I tell her things are okay, that I’m looking after myself.

  I eat my dinner in front of the TV.

  thirty-two

  It’s as though there’s a change in me.

  You’ve brought this about. I’m not what I was.

  I can’t stand this house when you’re not here. When you’re here it’s a different place. When you aren’t it’s my past. It’s all those other summers. The cricket, the swimming, the long days in the company of people who are now long gone. Like an old writer’s early days remembered at some distance, made into a film in the colours of nostalgia. Pride and simplicity and everything out of date. I’ve seen those movies at the Schonell, My Father’s Glory, My Mother’s Castle. That’s what it’s like, even though I left this past so recently. What I’m feeling moves in my head like a drug, wild and unreasonable and slow and warm.

  My mother talks to me like a voice scratching away at sleep, but I can’t hear her for the wind lifting through the broad bright leaves, can’t see past your close face.

  Tomorrow, tomorrow. She’ll be here tomorrow.

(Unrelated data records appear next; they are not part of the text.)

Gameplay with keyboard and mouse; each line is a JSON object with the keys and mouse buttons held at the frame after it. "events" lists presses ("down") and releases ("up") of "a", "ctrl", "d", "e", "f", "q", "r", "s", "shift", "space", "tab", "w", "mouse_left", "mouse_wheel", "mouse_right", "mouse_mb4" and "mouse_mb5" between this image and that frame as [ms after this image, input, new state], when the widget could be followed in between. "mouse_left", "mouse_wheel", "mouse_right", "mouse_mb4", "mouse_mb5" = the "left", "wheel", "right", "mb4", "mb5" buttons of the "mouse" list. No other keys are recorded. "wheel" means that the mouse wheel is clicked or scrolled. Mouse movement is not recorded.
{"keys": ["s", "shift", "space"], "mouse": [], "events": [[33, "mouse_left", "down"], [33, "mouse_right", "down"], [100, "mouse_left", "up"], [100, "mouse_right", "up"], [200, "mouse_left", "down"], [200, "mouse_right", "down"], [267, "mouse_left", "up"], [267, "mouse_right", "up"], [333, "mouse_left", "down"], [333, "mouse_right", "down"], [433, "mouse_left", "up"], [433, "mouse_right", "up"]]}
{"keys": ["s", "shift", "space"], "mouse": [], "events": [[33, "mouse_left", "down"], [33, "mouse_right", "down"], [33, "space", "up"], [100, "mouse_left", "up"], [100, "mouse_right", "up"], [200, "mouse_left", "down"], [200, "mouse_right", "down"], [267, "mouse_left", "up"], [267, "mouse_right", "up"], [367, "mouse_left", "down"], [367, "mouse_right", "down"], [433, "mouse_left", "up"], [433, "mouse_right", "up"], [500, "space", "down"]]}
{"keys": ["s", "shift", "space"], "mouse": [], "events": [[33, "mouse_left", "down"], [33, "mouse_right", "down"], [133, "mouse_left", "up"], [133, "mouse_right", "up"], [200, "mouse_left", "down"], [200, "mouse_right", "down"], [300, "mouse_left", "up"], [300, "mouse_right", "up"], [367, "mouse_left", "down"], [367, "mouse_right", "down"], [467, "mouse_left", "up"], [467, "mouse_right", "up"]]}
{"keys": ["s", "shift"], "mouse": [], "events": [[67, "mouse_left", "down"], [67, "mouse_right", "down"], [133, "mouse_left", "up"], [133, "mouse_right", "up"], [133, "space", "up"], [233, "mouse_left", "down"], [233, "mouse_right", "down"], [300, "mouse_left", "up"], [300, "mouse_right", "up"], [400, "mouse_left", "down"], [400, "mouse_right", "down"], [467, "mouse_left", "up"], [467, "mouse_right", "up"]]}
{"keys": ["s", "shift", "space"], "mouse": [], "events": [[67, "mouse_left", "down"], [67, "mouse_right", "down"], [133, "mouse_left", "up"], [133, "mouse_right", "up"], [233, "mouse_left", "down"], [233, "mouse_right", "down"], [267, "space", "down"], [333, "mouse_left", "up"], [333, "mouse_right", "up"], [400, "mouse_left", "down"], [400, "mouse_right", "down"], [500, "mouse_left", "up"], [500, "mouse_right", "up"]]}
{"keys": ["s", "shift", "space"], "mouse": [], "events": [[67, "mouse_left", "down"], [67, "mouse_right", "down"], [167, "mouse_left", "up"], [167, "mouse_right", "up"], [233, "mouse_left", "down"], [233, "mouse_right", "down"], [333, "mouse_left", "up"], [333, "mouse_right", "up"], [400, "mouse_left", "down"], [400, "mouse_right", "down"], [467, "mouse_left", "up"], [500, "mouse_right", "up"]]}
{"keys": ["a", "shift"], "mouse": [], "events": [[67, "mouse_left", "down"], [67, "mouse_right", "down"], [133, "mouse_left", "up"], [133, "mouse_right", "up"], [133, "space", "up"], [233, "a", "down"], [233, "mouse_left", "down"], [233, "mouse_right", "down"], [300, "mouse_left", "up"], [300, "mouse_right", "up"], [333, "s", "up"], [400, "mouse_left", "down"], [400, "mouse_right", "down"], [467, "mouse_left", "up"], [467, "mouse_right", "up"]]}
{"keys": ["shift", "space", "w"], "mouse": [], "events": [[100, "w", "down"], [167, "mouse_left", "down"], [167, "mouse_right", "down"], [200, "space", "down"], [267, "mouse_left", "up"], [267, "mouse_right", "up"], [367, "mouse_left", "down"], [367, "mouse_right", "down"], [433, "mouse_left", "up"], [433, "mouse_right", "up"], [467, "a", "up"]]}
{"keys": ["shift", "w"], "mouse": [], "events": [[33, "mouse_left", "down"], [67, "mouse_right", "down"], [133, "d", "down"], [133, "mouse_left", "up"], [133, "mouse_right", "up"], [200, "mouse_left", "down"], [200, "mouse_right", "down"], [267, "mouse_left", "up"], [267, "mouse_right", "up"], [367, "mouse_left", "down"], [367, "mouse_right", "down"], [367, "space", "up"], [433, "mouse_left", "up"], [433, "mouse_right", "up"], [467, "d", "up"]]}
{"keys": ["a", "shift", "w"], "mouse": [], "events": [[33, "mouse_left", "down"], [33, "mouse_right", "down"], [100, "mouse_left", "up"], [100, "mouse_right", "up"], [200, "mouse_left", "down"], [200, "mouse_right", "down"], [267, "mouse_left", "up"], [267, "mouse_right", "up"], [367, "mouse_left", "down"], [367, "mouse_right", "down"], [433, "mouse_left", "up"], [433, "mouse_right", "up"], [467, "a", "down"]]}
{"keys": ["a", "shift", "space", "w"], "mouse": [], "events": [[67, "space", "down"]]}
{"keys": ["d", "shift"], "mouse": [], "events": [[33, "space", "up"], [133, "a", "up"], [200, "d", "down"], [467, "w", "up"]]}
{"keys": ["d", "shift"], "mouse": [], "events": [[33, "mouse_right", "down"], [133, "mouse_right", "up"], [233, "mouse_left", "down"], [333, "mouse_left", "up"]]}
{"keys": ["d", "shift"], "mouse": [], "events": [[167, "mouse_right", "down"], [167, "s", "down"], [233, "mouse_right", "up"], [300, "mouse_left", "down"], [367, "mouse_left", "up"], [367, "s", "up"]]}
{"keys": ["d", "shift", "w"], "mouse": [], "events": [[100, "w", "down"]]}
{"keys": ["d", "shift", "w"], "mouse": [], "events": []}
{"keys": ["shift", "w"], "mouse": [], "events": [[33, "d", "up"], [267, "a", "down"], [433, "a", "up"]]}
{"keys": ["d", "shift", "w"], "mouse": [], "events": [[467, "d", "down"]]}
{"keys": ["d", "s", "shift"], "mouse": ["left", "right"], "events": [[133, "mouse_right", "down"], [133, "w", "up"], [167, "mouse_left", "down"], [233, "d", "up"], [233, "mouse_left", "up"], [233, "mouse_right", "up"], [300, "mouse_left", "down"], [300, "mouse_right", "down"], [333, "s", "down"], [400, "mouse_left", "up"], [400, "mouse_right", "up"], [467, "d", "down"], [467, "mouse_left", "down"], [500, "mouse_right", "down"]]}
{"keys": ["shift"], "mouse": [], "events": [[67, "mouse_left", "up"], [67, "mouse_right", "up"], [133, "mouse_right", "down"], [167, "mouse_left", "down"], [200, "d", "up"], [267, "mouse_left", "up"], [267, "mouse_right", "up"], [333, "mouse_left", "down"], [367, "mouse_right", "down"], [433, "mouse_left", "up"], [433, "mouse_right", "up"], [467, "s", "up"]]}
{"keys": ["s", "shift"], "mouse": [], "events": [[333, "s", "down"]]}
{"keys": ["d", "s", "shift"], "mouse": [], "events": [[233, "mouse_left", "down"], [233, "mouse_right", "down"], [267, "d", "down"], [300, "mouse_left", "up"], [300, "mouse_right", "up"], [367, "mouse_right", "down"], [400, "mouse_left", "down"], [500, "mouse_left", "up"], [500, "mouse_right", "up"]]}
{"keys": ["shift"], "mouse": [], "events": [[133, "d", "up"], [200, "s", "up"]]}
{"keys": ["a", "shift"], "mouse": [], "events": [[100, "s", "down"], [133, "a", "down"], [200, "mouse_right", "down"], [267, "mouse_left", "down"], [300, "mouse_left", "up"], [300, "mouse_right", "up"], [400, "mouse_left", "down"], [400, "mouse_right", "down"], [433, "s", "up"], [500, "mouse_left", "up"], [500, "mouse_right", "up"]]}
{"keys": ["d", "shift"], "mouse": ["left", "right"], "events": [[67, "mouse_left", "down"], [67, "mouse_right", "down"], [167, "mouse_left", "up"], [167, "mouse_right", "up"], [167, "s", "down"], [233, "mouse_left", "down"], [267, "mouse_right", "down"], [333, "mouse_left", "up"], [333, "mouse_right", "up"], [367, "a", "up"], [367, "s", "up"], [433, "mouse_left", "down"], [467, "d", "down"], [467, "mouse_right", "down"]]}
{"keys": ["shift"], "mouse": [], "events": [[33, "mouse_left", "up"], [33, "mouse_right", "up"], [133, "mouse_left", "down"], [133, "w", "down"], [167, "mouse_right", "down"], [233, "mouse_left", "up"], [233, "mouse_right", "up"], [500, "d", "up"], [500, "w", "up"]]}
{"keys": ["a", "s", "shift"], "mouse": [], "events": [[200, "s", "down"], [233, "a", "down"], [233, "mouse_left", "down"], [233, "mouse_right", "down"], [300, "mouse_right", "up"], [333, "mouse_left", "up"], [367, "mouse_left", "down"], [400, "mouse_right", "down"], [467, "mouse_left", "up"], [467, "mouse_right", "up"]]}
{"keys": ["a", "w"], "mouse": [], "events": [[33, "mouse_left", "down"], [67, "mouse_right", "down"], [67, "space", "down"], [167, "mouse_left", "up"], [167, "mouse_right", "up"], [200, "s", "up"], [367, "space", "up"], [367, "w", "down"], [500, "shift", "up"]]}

I must make time for her tomorrow, my mother.

  Fortuna.

  As if I’ve ever had this kind of luck.

  What happens with you? How long does this last? What do you feel? What happens now? And then what?

  Outside you’ve changed the trees, the sand, the whole coastline.

  thirty-three

  She calls me early.

  I’ve got to go to Noosa, she says. Do you want to come?

  Yeah. What are we doing?

  Taking a load in the ute. Things for galleries up there. On the way home we could swim.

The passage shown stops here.